La sensazione è destabilizzante, da far cadere in depressione. All’improvviso scopri che tutto quello che – troppo pieno del tuo presente – pensavi che non ci sarebbe stato «mai più», invece può tornare ad esserci. «Mai più» la guerra ai confini dell’Europa, ed eccola qua, tradizionale, quasi con le trincee. «Mai più» le istituzioni democratiche messe in discussione o assalite, ed eccolo qua, in una giornata di gennaio. «Mai più» i diritti delle minoranze, l’indipendenza dei giudici, la separazione dei poteri, il cuore della democrazia, tutto minacciato, ed eccoci qua, nel cuore dell’Europa.

È un po’ come per il Covid. «Mai più» una pandemia, «mai più» quarantene e confinamenti da peste del Seicento – e invece. Ricordiamo tutti benissimo quella sensazione di confusa incredulità di fine febbraio di due anni fa: «Impossibile. Non può essere. Siamo nel 2020». Il presente è troppo pieno di sé.

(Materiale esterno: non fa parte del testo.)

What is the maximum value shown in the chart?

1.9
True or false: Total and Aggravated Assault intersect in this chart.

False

Ma se è così, allora crolla tutto – sta qui il rischio depressivo. Se è così, ogni «mai più» che ci siamo ripetuti in questi 80 anni, anche quello che non riusciamo neanche a nominare, a pensare, a recuperare, anche quello più satanico, non è detto che non ritorni. E il rimosso ritorna sempre in forme più spaventose e irrazionali di prima.

La fiducia cristiana di Maritain

Quella di Maritain era una fiducia essenzialmente cristiana, nel senso più laico che si potesse intendere allora. Per lui il cristianesimo compie un’azione nascosta, come lievito nella massa della storia – anche in quella che potrebbe sembrare più lontana: la rivoluzione francese, o la Russia del ’17. «Energia storica che opera nel mondo», «azione di stimolo nascosto», che opera non «nelle altezze della teologia, ma nelle profondità della coscienza profana», accompagnandola verso un progresso democratico. È una tesi, naturalmente. Ma che conserva il suo fascino.

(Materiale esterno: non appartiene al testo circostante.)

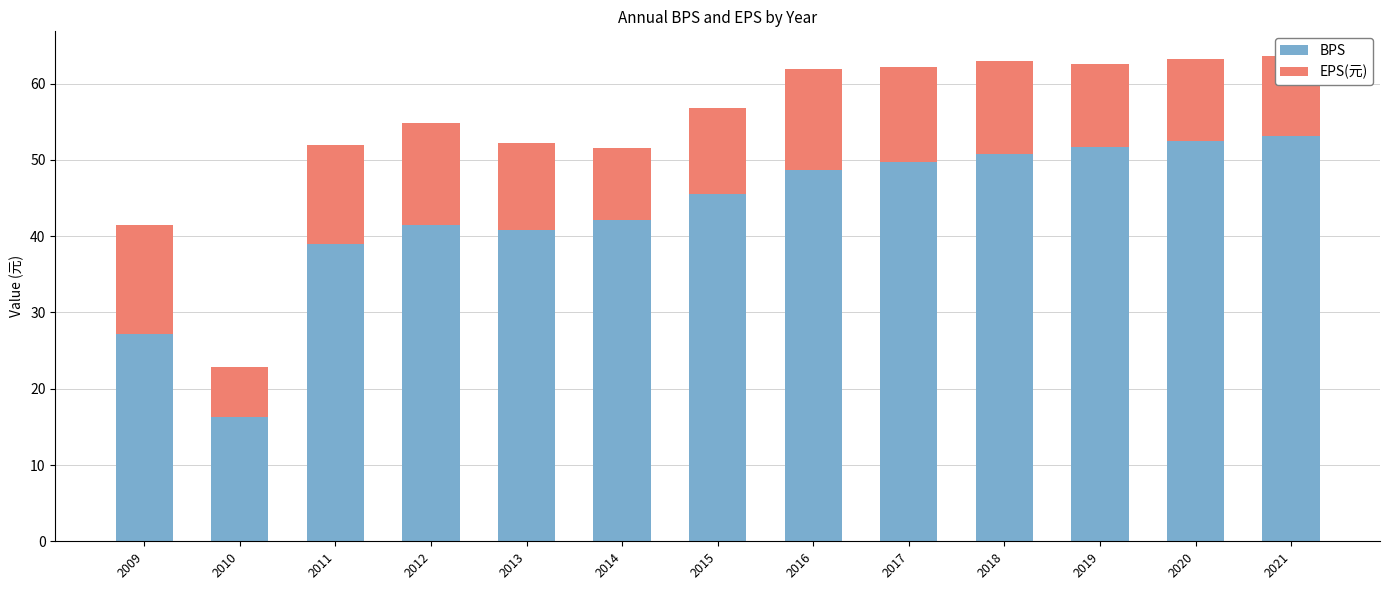

Where is BPS nearest to the value 34?

2011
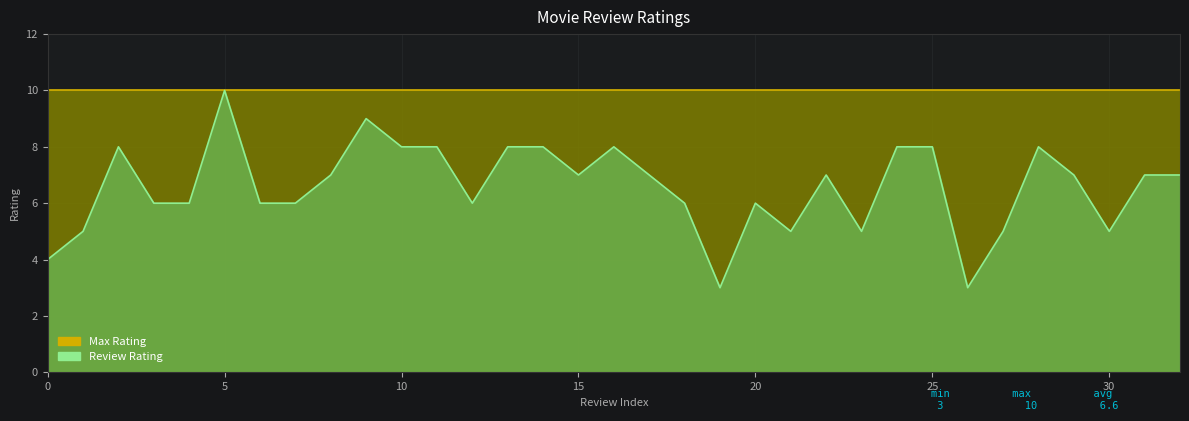

The chart shows a value of 13 at 14. True or false?

False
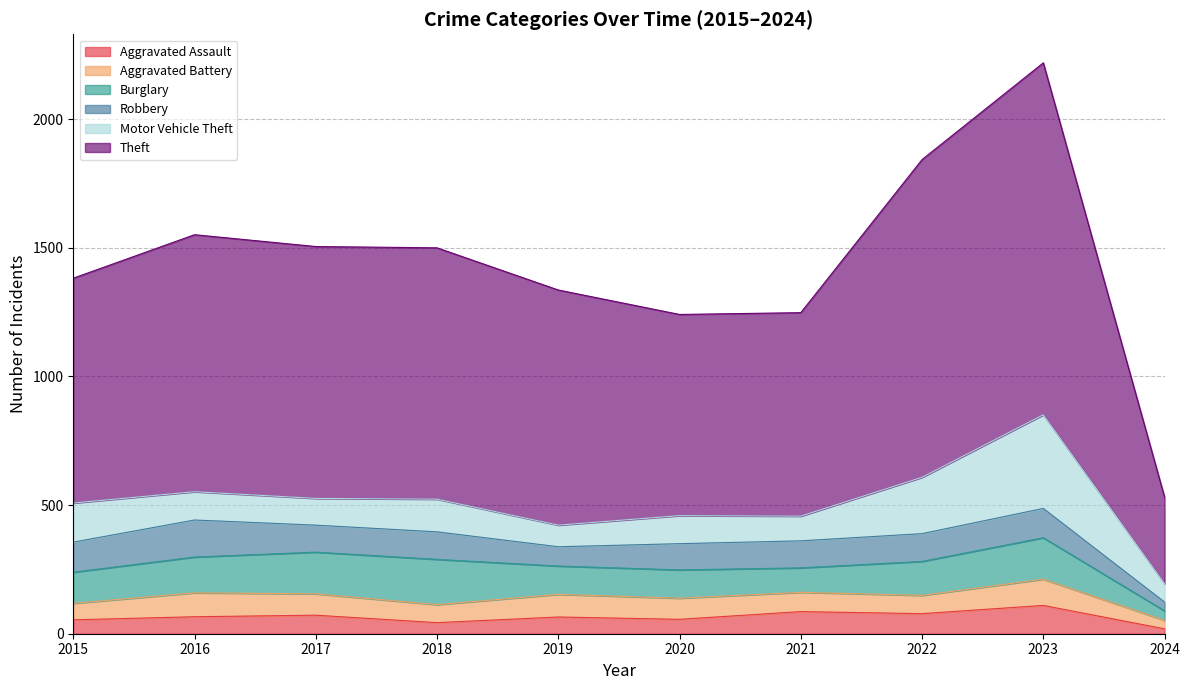

Rank the series by their maximum value, from highest to lowest.

Theft, Motor Vehicle Theft, Burglary, Robbery, Aggravated Assault, Aggravated Battery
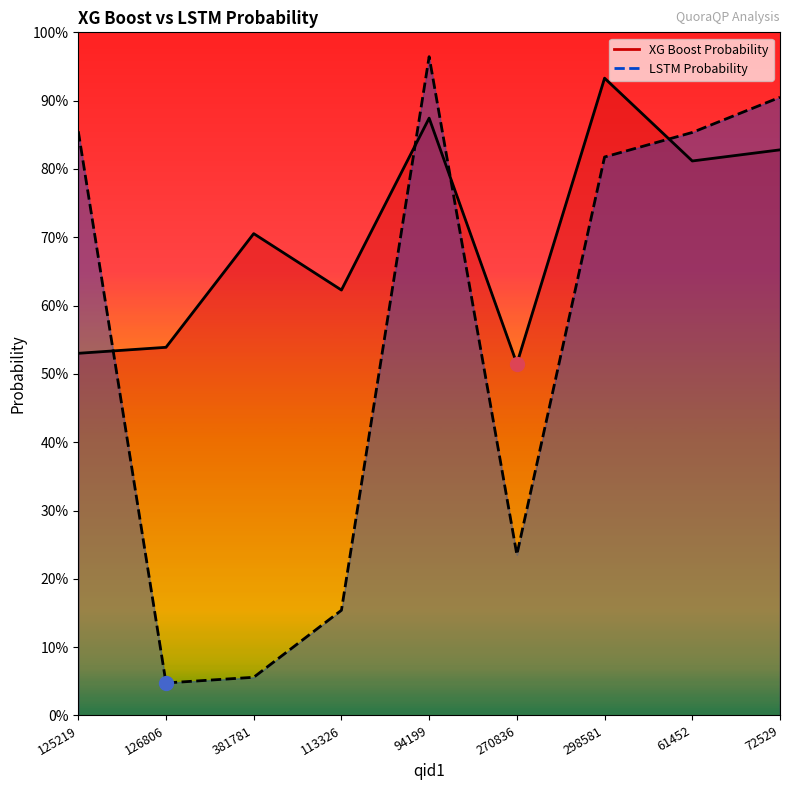

At which category is the sum across all series the highest?

94199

Ancor più laicamente, può ritenersi che il cristianesimo aiuti il disvelamento di quella legge di natura, costitutiva dell’umano tanto da esserne cifra essenziale, che è la legge del «non tutto», come la chiama lo psicanalista Recalcati in alcune bellissime pagine de La Legge della parola (Einaudi, 2022). È questa legge del «non tutto», che ci rivela a noi stessi come mancanza, a fondare la necessità dell’altro, e dunque è l’accettazione di questa legge a fondare il rispetto dell’altro, che sta al nucleo della democrazia. Violare questa legge significa – scrive Recalcati – «rigettare la propria finitudine, negare la propria insufficienza e la propria mancanza». Solo se io invece l’accetto, io capisco che l’altro mi è necessario per realizzarmi, ed è questa intuizione che rende la democrazia una ipotesi convincente.

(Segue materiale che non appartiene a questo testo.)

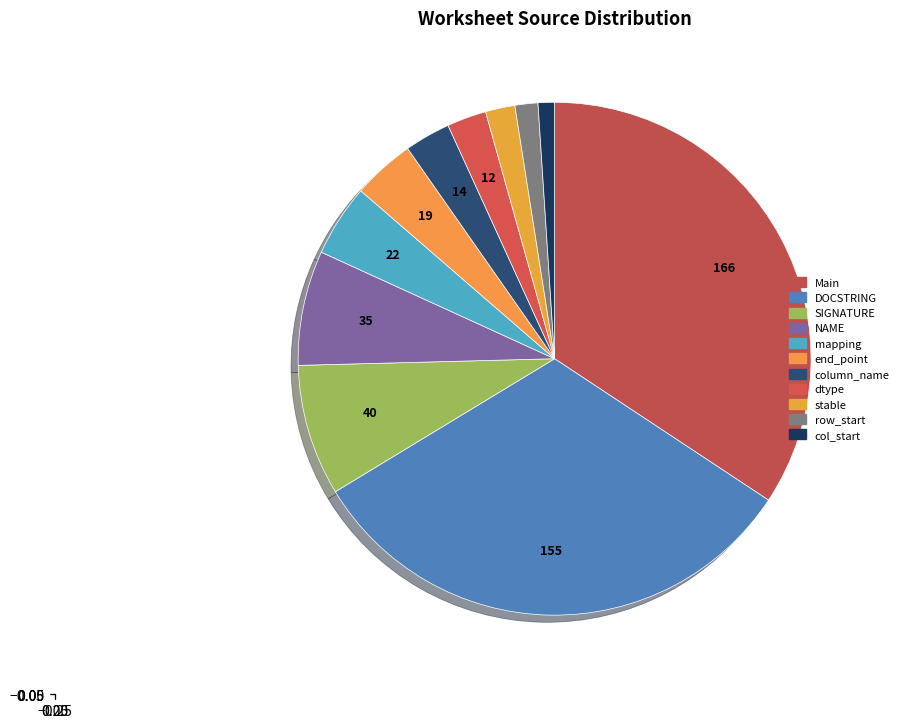

Is there a majority slice in this chart?

No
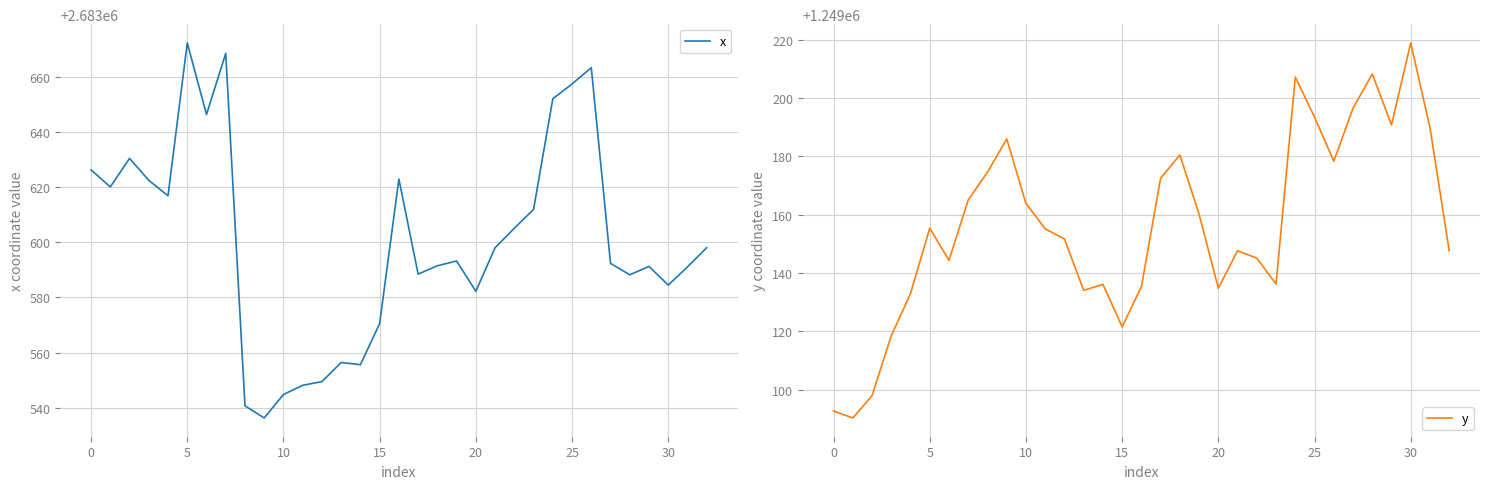

What is the lowest value of the x series?

2683536.4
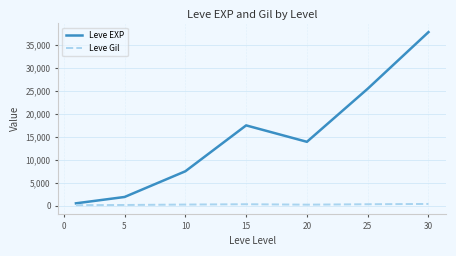

What is the average value of the Leve Gil series?

246.8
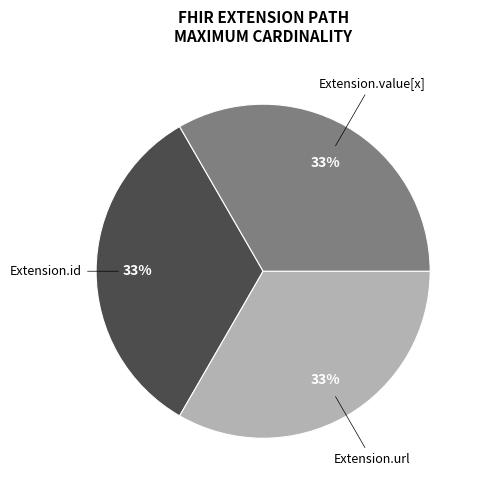

Does any single category account for the majority?

No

In definitiva, un progresso democratico richiede una maturazione interiore di questa legge del «non tutto», legge del limite, legge della finitudine e dunque della necessità dell’altro. Senza tuttavia ripetere lo stesso errore di Maritain, che, da credente, attribuiva al cristianesimo una capacità trasformativa della storia in sé, mentre forse questa capacità ce l’ha solo la soggettiva adesione alla sua prospettiva. Così è per la legge del «non tutto»: può essere accettata, e allora l’umano è reintegrato; ma può essere anche rifiutata, in un ripiegamento narcisistico che, come per ogni Narciso, conduce alla morte.

Certo è che, oltre che accettarla o rifiutarla, a questa legge del limite ci si può educare. Ecco perché, piuttosto che di un ministero del Merito, forse avremmo avuto bisogno di un ministero del Limite, che, nei percorsi di istruzione, non ti premi semplicemente perché sei arrivato primo, ma perché hai capito che, per arrivare primo, hai bisogno di altro e di altri che spesso sono più grazia che merito. Il merito, da solo, è arrogante, e «una meritocrazia perfetta bandisce qualsiasi concezione di dono o grazia e inibisce l’attitudine a considerare noi stessi parte di un destino comune». (Lo spiega bene il filosofo americano M.J. Sandel, in La tirannia del merito). Inibisce noi stessi a considerarci «non tutto». La meritocrazia perfetta, da sola, è quella di Caino. E non è di questo che abbiamo bisogno per poter ricominciare ad aver fiducia nel domani, pur come meno presunzione.